Chinedu Achebe

Profile
- Positions: Linebacker, fullback

Personal information
- Born: September 7, 1977 (age 48)
- Listed height: 6 ft 1 in (1.85 m)
- Listed weight: 255 lb (116 kg)

Career information
- High school: Catholic Central (Steubenville, Ohio)
- College: Iowa State
- NFL draft: 1999: undrafted

Career history
- Iowa Barnstormers (2000); New York Dragons (2001—2005); Utah Blaze (2006)*;
- * Offseason and/or practice squad member only

Career AFL statistics
- Tackles: 85
- Sacks: 5.5
- Interceptions: 7–1
- Rushing yards: 95
- Total TDs: 7
- Stats at ArenaFan.com

= Chinedu Achebe =

American football player (born 1977)

Chinedu "Chin" Achebe (born September 7, 1977) is an American former football fullback and linebacker who played college football at Iowa State.
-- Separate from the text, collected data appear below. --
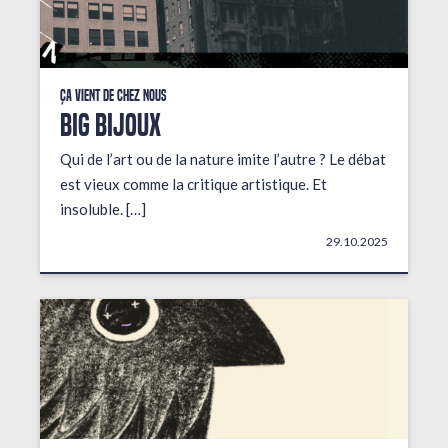
Ça vient de chez nous
BIG BIJOUX
Qui de l’art ou de la nature imite l’autre ? Le débat
est vieux comme la critique artistique. Et
insoluble. […]
29.10.2025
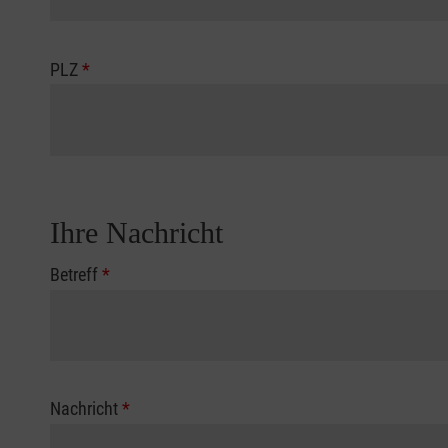
PLZ
*
Ihre Nachricht
Betreff
*
Nachricht
*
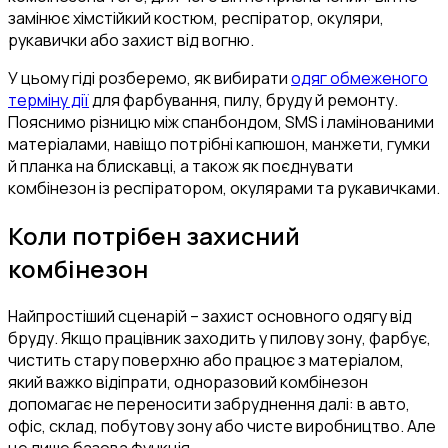
замінює хімстійкий костюм, респіратор, окуляри,
рукавички або захист від вогню.
У цьому гіді розберемо, як вибирати
одяг обмеженого
терміну дії
для фарбування, пилу, бруду й ремонту.
Пояснимо різницю між спанбондом, SMS і ламінованими
матеріалами, навіщо потрібні капюшон, манжети, гумки
й планка на блискавці, а також як поєднувати
комбінезон із респіратором, окулярами та рукавичками.
Коли потрібен захисний
комбінезон
Найпростіший сценарій – захист основного одягу від
бруду. Якщо працівник заходить у пилову зону, фарбує,
чистить стару поверхню або працює з матеріалом,
який важко відіпрати, одноразовий комбінезон
допомагає не переносити забруднення далі: в авто,
офіс, склад, побутову зону або чисте виробництво. Але
це лише базова функція.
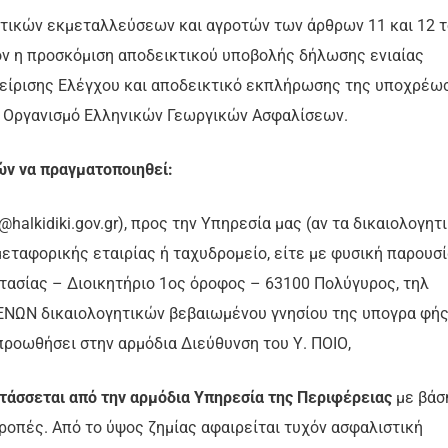
οτικών εκμεταλλεύσεων και αγροτών των άρθρων 11 και 12 
λέον η προσκόμιση αποδεικτικού υποβολής δήλωσης ενιαίας
είρισης Ελέγχου και αποδεικτικό εκπλήρωσης της υποχρέω
ν Οργανισμό Ελληνικών Γεωργικών Ασφαλίσεων.
ών να πραγματοποιηθεί:
alkidiki.gov.gr), προς την Υπηρεσία μας (αν τα δικαιολογητ
ταφορικής εταιρίας ή ταχυδρομείο, είτε με φυσική παρουσί
τασίας – Διοικητήριο 1ος όροφος – 63100 Πολύγυρος, τηλ
ΕΝΩΝ δικαιολογητικών βεβαιωμένου γνησίου της υπογρα φή
προωθήσει στην αρμόδια Διεύθυνση του Υ. ΠΟΙΟ,
τάσσεται από την αρμόδια Υπηρεσία της Περιφέρειας
με βάσ
τροπές. Από το ύψος ζημίας αφαιρείται τυχόν ασφαλιστική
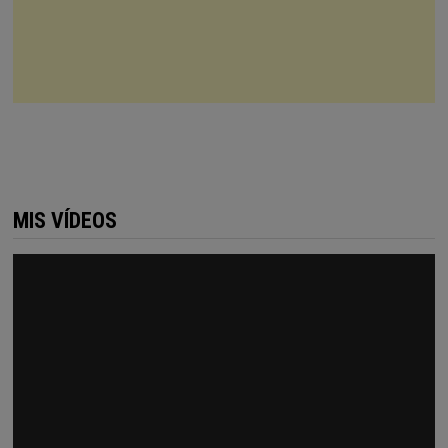
MIS VÍDEOS
Reproductor
de
vídeo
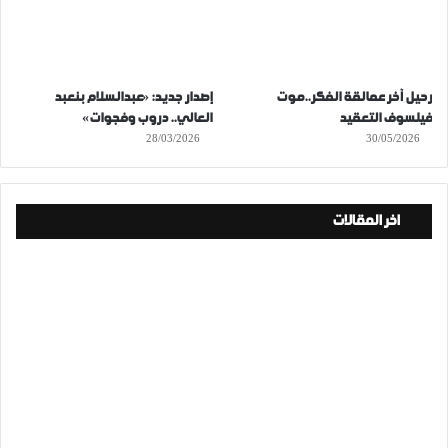
رحيل آخر عمالقة الفكر..موت
إصدار جديد: «عبدالسلام بنعبد
فيلسوف التعقيد
العالي.. دروب وفجوات»
28/03/2026
30/05/2026
اخر المقالات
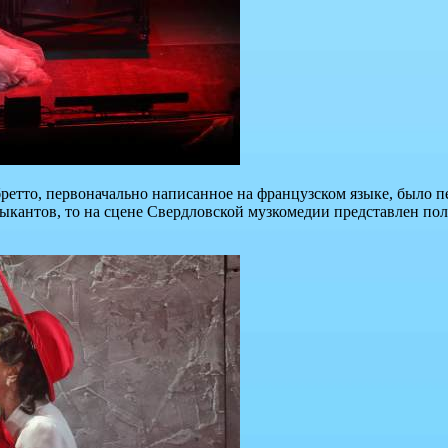
ретто, первоначально написанное на французском языке, было п
музыкантов, то на сцене Свердловской музкомедии представлен 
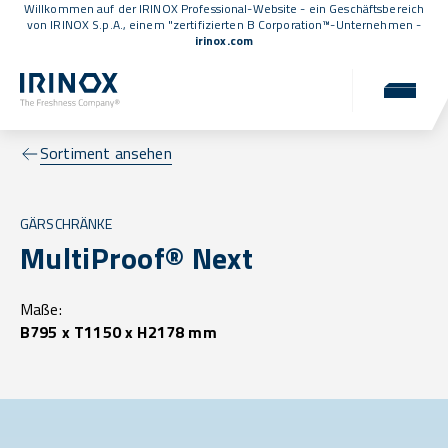
Willkommen auf der IRINOX Professional-Website - ein Geschäftsbereich
von IRINOX S.p.A., einem
"zertifizierten B Corporation™
-Unternehmen -
irinox.com
Sortiment ansehen
GÄRSCHRÄNKE
MultiProof® Next
Maße:
B795 x T1150 x H2178 mm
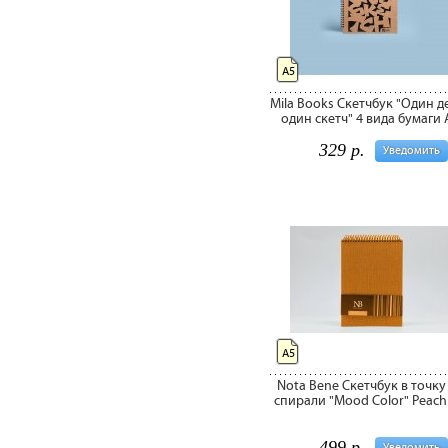
А5
Mila Books Скетчбук "Один д
один скетч" 4 вида бумаги 
329 р.
Уведомить
А5
Nota Bene Скетчбук в точку
спирали "Mood Color" Peach
499 р.
Уведомить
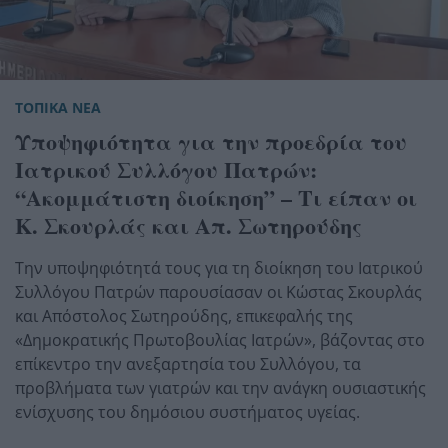
ΤΟΠΙΚΑ ΝΕΑ
Υποψηφιότητα για την προεδρία του
Ιατρικού Συλλόγου Πατρών:
“Ακομμάτιστη διοίκηση” – Τι είπαν οι
Κ. Σκουρλάς και Απ. Σωτηρούδης
Την υποψηφιότητά τους για τη διοίκηση του Ιατρικού
Συλλόγου Πατρών παρουσίασαν οι Κώστας Σκουρλάς
και Απόστολος Σωτηρούδης, επικεφαλής της
«Δημοκρατικής Πρωτοβουλίας Ιατρών», βάζοντας στο
επίκεντρο την ανεξαρτησία του Συλλόγου, τα
προβλήματα των γιατρών και την ανάγκη ουσιαστικής
ενίσχυσης του δημόσιου συστήματος υγείας.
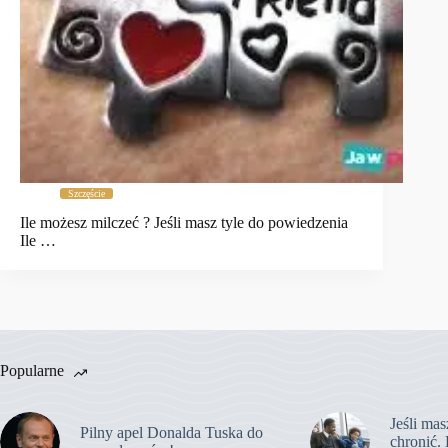
Szczęście
Ile możesz milczeć ? Jeśli masz tyle do powiedzenia
Ile …
Popularne
Jeśli mas
Pilny apel Donalda Tuska do
chronić. 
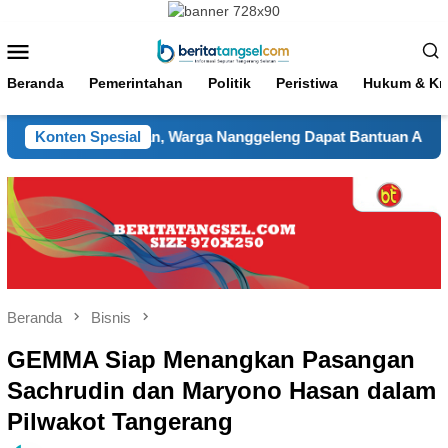
Loncat
ke
Menu
konten
Mobile
Beranda
Pemerintahan
Politik
Peristiwa
Hukum & Kri
 Kekeringan, Warga Nanggeleng Dapat Bantuan Air dan Layanan
Konten Spesial
Beranda
Bisnis
GEMMA Siap Menangkan Pasangan
Sachrudin dan Maryono Hasan dalam
Pilwakot Tangerang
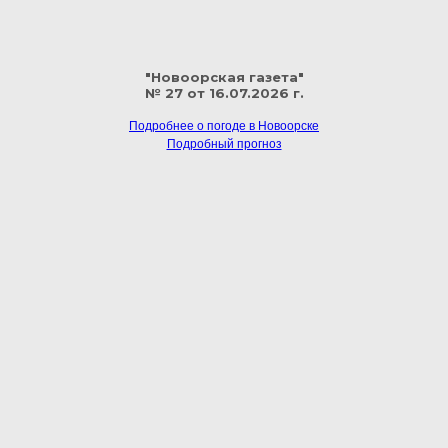
"Новоорская газета"
№ 27 от 16.07.2026 г.
Подробнее о погоде в Новоорске
Подробный прогноз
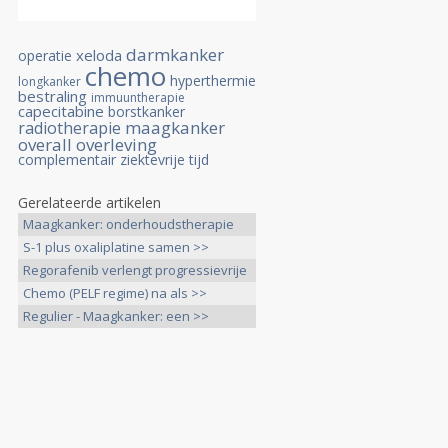
darmkanker
xeloda
operatie
chemo
hyperthermie
longkanker
bestraling
immuuntherapie
capecitabine
borstkanker
maagkanker
radiotherapie
overall overleving
complementair
ziektevrije tijd
Gerelateerde artikelen
Maagkanker: onderhoudstherapie
>>
S-1 plus oxaliplatine samen >>
Regorafenib verlengt progressievrije
>>
Chemo (PELF regime) na als >>
Regulier - Maagkanker: een >>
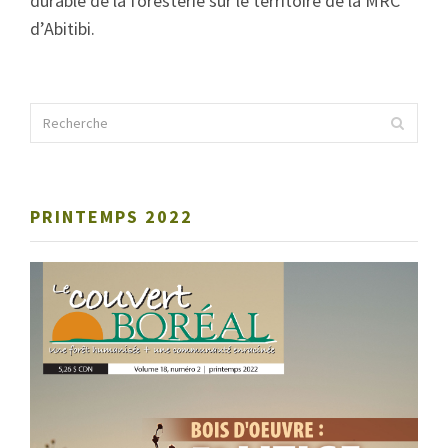
durable de la foresterie sur le territoire de la MRC
d’Abitibi.
PRINTEMPS 2022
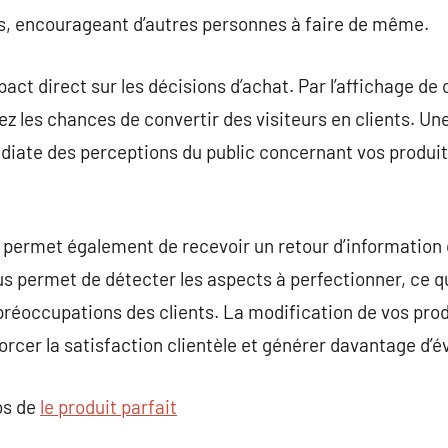
es, encourageant d’autres personnes à faire de même.
pact direct sur les décisions d’achat. Par l’affichage de
 les chances de convertir des visiteurs en clients. Un
iate des perceptions du public concernant vos produits,
e permet également de recevoir un retour d’information 
s permet de détecter les aspects à perfectionner, ce q
réoccupations des clients. La modification de vos prod
orcer la satisfaction clientèle et générer davantage d’é
os de
le produit parfait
He attended Steubenville Catholic Central High School. As a senior, he won the Ohio state wrestling championship at 215 pounds. Achebe also played baseball, where he earned 2 varsity letters

He played in Arena Football League with the Iowa Barnstormers (2000), and the New York Dragons (2001–2005).
Achebe was the 19th selection of the Utah Blaze expansion draft.